I think this is a serious shortcoming of the Rachio product.

The fact that the daily calculation mechanism of CE does not change throughout the year says that the Rachio product assumes plants need just as much water when it’s 40 degrees F in the non-growing Winter season as they do when it’s 95 degrees F in the Summer season. And for which we know it isn’t true.

So the Rachio product is not a ‘set and forget’ product. It either works fine unattended during the Summer growing season or works fine unattended during the Winter growing season.

But not for both Summer and Winter. If a user’s objective is to put down the least amount of water with a ‘set and forget’ philoposphy for the entire year, then the Rachio product line isn’t there yet.

Best regards,

Bill


#7

@a0128958, jumping in on this thread as I understand your concern but respectfully disagree with your last comment. The CE can/does change in some vegetation types due to the plant’s growing cycle. This is very common in agriculture as crop’s are grown to maximize yields while water is an input that needs to be carefully managed to control costs. This was originally built into our Flex Scheduling algorithms, but removed in May 2016 (see this support article for details). However, as @mckynzee mentioned, the monthly change to CE caused a change in the watering duration for some users that were already having difficultly dialing in the interval of the schedule they expected, so we simplified the logic for all new schedules moving forward with the goal of making schedules easier to manage for our users.

When using a Flex Schedule, the daily ET will drive the watering interval on a zone by zone basis. As such, whether it’s warmer or colder, the CE is used to calculate the watering duration, not the interval. While a standardized CE might not decrease the watering duration in some months, the interval will be accurate to the actual weather you’re experiencing. Compared to traditional timers and most other ET controllers that use only historical ET data for all scheduling perimeters, I still believe a Flex Daily schedule will be 80%+ more accurate for 20% the time time and cost.

Looking ahead, I’d love to hear your thoughts on how CE inputs and dynamic changes could be improved. We have a number of ideas we’re brainstorming internally, but maybe you’ve thought of a few solutions that you’d like to share with us?

Best, Emil


#8

Thanks Emil.

Do you have a ‘white paper’ on how the daily ‘after the fact’ Crop Evapotranspiration numbers (CE) are calculated?

I think what I’m hearing, first from McKynzee, and now you, is that for identical cloud conditions (and maybe wind conditions), for say a day in July versus a day in Jan., the ‘after the fact’ CE number will be identical (no variation as a function of temperature or time of year (growing versus non-growing season)).

My conclusion is simply that the Rachio product is not as aggressive toward limiting water as I thought it was. And that making change to the CE number in spite of identical cloud cover days in Summer versus Winter, and in 95 degree F versus 40 degree temperature, is opportunity for enhancement.
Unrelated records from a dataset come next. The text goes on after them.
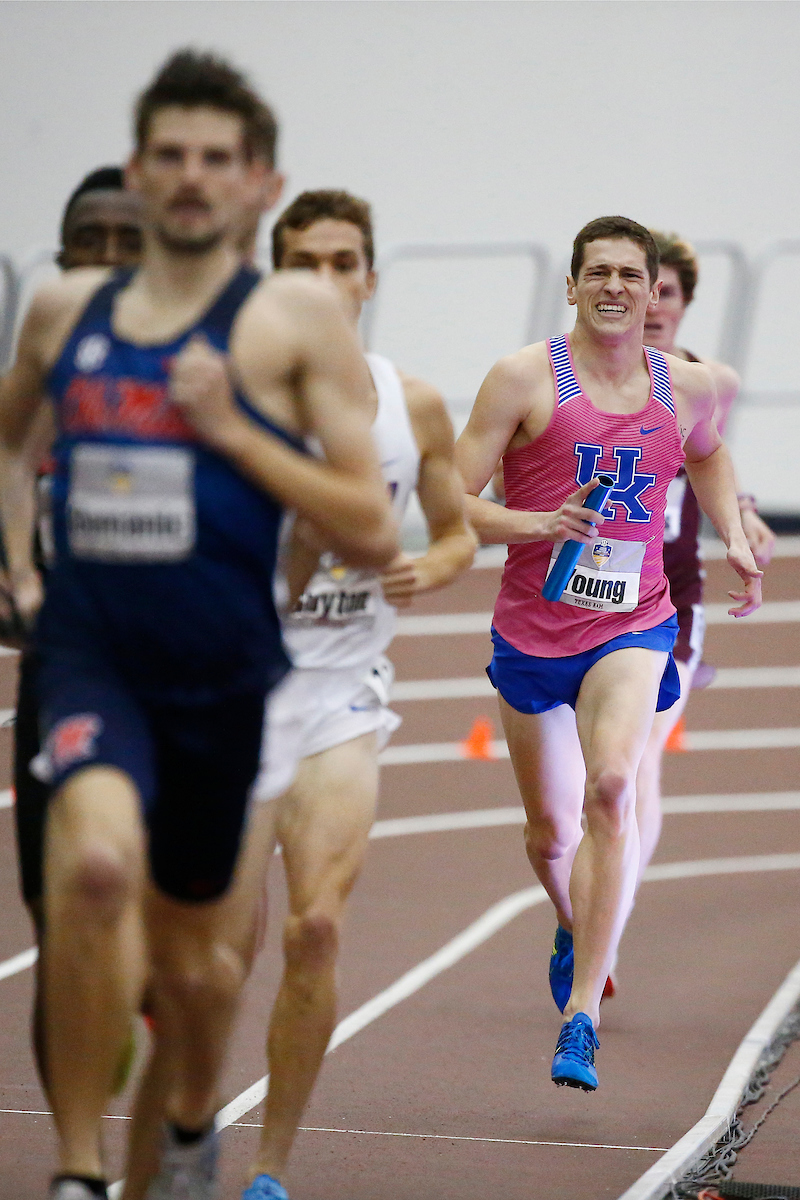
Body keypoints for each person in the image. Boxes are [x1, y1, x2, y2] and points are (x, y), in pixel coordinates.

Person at [0, 50, 397, 1200]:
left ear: (258, 184)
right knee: (93, 872)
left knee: (202, 970)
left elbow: (368, 525)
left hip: (225, 673)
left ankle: (182, 1125)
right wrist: (22, 564)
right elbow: (8, 436)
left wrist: (230, 431)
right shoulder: (66, 307)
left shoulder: (291, 327)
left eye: (214, 159)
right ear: (138, 165)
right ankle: (77, 1172)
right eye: (168, 154)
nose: (189, 177)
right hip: (92, 656)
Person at [121, 188, 476, 1200]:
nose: (324, 280)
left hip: (340, 696)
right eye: (303, 262)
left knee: (315, 927)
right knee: (218, 954)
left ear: (368, 279)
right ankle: (185, 1121)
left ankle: (269, 1168)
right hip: (234, 696)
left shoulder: (409, 402)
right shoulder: (221, 398)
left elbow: (451, 528)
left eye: (342, 261)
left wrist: (433, 567)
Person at [454, 215, 762, 1092]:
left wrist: (736, 528)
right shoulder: (523, 378)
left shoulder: (686, 387)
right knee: (551, 833)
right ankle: (569, 918)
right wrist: (535, 523)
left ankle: (581, 1015)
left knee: (614, 788)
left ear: (654, 287)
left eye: (633, 274)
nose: (617, 288)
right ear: (574, 284)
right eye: (600, 272)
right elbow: (451, 496)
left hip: (633, 626)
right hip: (530, 632)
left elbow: (707, 457)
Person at [3, 165, 145, 1100]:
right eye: (82, 243)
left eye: (121, 242)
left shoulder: (210, 354)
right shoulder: (46, 355)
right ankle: (78, 1153)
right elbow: (8, 460)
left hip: (186, 673)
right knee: (59, 915)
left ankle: (170, 1097)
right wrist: (19, 574)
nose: (99, 260)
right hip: (71, 670)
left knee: (174, 927)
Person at [633, 231, 775, 881]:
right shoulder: (573, 378)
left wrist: (742, 511)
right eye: (644, 287)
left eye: (669, 291)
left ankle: (607, 917)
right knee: (583, 778)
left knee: (637, 762)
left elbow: (711, 454)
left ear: (687, 302)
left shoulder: (709, 381)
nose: (655, 304)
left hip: (673, 597)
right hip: (577, 594)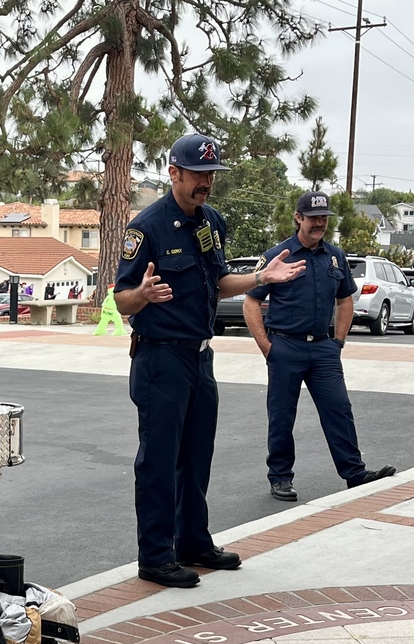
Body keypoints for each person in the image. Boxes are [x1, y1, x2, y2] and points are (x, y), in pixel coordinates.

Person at [114, 133, 306, 588]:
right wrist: (140, 295)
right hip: (160, 360)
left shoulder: (211, 222)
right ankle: (156, 556)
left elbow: (218, 281)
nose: (206, 183)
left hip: (201, 359)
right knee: (159, 461)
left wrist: (263, 277)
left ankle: (193, 542)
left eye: (211, 175)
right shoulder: (147, 227)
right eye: (198, 174)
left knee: (197, 456)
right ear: (174, 172)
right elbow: (122, 299)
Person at [243, 191, 396, 502]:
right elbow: (251, 300)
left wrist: (338, 342)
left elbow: (345, 301)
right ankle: (281, 477)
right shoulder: (280, 255)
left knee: (339, 410)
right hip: (285, 347)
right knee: (282, 415)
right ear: (298, 218)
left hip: (324, 350)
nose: (319, 224)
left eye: (324, 218)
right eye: (313, 218)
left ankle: (355, 474)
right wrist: (265, 345)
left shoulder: (335, 256)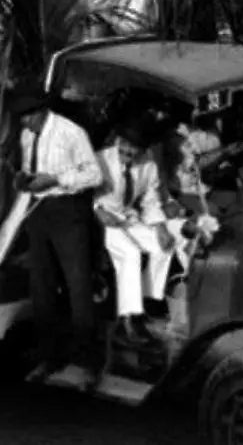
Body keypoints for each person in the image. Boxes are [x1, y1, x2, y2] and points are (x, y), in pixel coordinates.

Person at [12, 90, 104, 388]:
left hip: (68, 209)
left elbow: (94, 174)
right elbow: (30, 167)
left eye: (28, 117)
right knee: (42, 286)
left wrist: (57, 180)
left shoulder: (70, 132)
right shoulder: (27, 135)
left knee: (78, 286)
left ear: (40, 112)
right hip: (39, 209)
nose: (25, 124)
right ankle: (48, 357)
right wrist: (24, 178)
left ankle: (85, 362)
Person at [94, 117, 176, 344]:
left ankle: (143, 301)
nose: (128, 151)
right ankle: (128, 319)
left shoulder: (148, 164)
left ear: (143, 149)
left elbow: (150, 200)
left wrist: (160, 227)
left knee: (165, 246)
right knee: (130, 254)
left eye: (134, 148)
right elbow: (87, 193)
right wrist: (97, 209)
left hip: (128, 217)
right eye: (125, 145)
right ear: (117, 140)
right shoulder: (100, 159)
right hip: (104, 221)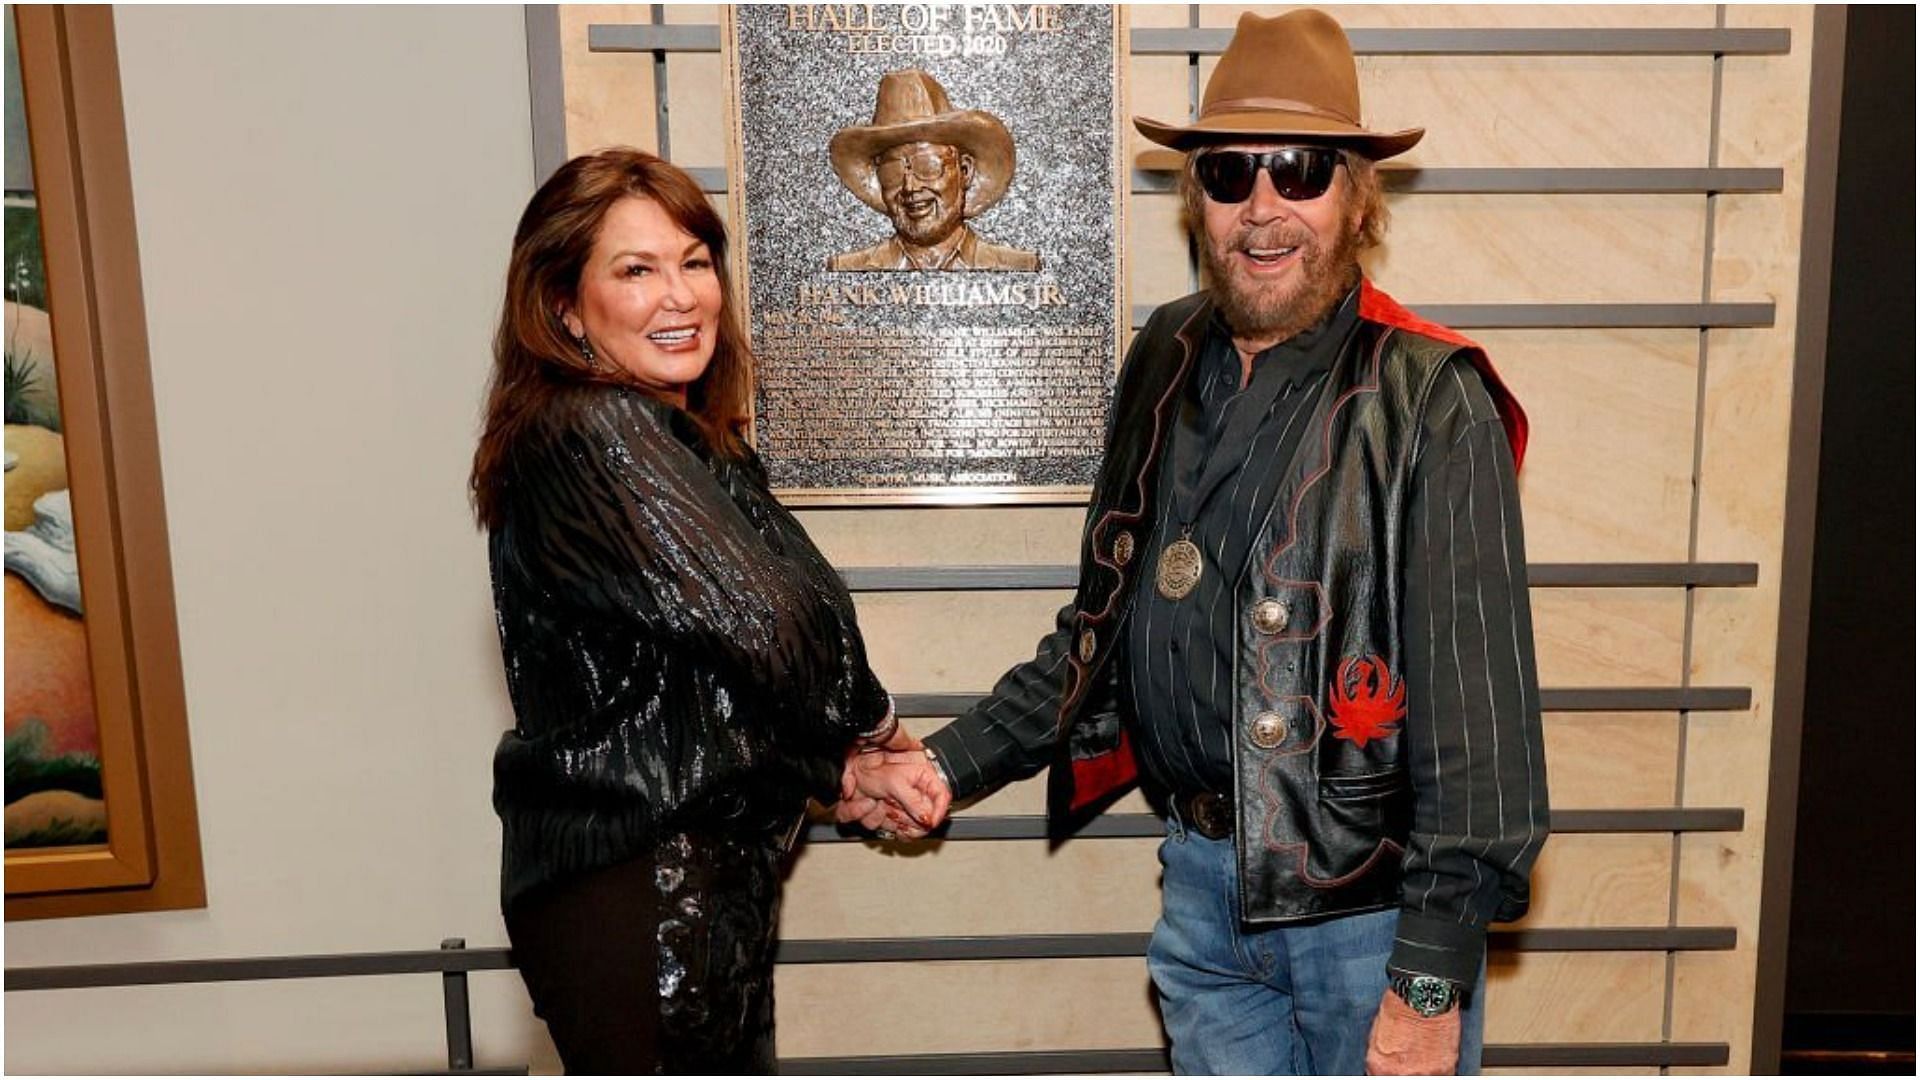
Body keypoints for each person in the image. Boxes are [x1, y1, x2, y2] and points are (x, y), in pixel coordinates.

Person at [843, 10, 1550, 1075]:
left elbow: (1483, 745)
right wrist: (944, 763)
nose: (1263, 209)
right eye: (1228, 175)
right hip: (1202, 899)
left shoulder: (1433, 399)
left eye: (1301, 171)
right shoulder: (1164, 354)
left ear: (1359, 202)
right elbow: (1100, 632)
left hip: (1368, 927)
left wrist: (1430, 981)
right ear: (1197, 201)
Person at [471, 148, 942, 1074]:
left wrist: (838, 762)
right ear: (565, 304)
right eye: (636, 270)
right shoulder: (589, 429)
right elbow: (772, 623)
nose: (680, 295)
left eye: (693, 260)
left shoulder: (691, 445)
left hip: (692, 879)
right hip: (634, 889)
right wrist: (875, 734)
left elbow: (722, 672)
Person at [826, 69, 1041, 272]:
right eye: (893, 171)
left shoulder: (1019, 267)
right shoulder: (846, 270)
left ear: (965, 171)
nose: (910, 187)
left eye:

And thus the Rachio product is basically a ‘follow the rain’ product with a fancy front end that results in per-zone duration values that we all used to simply set via guessing at ‘number of minutes to run’ on our old controllers.

I used to use a Rain Dial RD1200-R controller coupled to an Irritrol Climate Logic unit. This system was more crude in many respects compared to replacing it with Rachio product, using an onsite measurement unit for ambient temperature, rain and cloudiness detection (solar insolation sensor) versus now being connected to a nearby weather station. The Climate Logic unit included a flash card of seasonal weather change patterns for all over the U.S., and by specifying your ZIP, you got benefit of reduced watering in the wintertime and with cold temperature.

Rain Dial’s accomplishing with hardware what Rachio product wants to accomplish with s/w (keeping track of the soil’s current moisture balance to determine when to irrigate, and on a zone by zone basis). It’s increasingly clear now that the Rachio product isn’t (yet) where competing, h/w based products have been.

I look forward to seeing what Rachio’s continued product development brings to the table.